The city of SeaTac, which holds the Seattle-Tacoma International Airport, raised the minimum wage to $15 an hour starting January 1 for some businesses. Within weeks of the beginning of the SeaTac “experiment,” the impact of the passage of Proposition One had become evident. Despite the fact that the new law impacts only about 1,600 employees in this town of 27,000, major changes and shifts were already taking place in reaction to it.
For example, a customer using the Master Park Airport valet parking service at SeaTac will note an extra line on his bill for $.50 entitled “living-wage surcharge.” In December the 215-room Clarion Hotel closed its full-service restaurant, laying off 15 people. The hotel also terminated the employment of a night desk clerk and a maintenance employee, and according to general manager Harry Wall, the hotel was considering a 10-percent increase in room rates just in time for spring visitors.
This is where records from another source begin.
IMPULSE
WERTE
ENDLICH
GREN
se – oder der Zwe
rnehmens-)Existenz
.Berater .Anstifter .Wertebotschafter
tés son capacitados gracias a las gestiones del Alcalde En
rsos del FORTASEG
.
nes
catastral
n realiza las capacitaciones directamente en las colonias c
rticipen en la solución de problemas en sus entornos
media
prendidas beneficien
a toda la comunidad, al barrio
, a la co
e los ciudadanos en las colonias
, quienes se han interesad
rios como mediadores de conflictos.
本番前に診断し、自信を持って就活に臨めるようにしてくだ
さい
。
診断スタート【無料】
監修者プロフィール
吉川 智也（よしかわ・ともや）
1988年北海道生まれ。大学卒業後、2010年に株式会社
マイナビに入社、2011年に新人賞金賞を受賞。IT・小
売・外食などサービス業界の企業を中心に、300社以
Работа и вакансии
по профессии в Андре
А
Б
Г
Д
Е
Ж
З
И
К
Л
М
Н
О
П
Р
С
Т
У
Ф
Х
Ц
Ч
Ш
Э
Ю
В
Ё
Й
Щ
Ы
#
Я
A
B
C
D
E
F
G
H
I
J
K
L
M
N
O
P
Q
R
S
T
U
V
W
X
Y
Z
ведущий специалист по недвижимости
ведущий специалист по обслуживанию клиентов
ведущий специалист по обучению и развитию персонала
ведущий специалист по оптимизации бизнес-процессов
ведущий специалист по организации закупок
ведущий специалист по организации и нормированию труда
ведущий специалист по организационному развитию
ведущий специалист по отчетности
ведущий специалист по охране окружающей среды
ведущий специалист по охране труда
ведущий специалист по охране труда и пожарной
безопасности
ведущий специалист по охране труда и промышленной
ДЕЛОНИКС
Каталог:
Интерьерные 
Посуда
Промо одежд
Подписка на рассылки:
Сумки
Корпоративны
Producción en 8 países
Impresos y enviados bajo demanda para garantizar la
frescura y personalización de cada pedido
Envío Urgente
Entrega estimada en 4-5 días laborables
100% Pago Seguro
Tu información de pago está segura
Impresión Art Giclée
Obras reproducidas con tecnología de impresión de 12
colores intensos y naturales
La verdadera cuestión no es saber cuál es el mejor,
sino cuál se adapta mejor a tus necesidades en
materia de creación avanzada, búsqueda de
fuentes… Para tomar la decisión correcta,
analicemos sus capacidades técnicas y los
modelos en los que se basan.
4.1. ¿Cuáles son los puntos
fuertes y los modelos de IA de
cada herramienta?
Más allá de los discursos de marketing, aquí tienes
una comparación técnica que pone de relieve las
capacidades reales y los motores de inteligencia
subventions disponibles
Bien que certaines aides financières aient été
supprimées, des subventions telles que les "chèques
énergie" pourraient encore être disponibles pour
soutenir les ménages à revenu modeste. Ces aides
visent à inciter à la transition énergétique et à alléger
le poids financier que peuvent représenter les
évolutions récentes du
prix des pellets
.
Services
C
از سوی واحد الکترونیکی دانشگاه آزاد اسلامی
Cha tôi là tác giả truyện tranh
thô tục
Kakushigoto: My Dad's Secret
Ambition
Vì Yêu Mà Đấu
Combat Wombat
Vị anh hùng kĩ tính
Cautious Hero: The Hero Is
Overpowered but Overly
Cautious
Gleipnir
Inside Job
Wall said that without this reduction in workforce, the hotel’s annual payroll costs would have increased by $300,000 thanks to the new minimum-wage law.
WallyPark, an airport parking services that employs about 80 people at three different locations in SeaTac, is being flooded with applications from people outside the city looking to take advantage of the new law, claimed Homer Ignacio, the assistant manager. As these new applicants are interviewed, Ignacio will be faced with the prospect of being able to hire more highly skilled workers and pay them what he is paying some of his current less-skilled employees. Those present employees face the threat of having their jobs being taken away by a new employee.
Other adjustments are being made as the new law takes effect. According to Gary Smith, a spokesman for the opposition group Common Sense SeaTac, “a number of businesses made sure they fit the small business category [and were therefore exempt from the new law], even if they had to make adjustments to do that.” Those adjustments no doubt included reducing workforce numbers.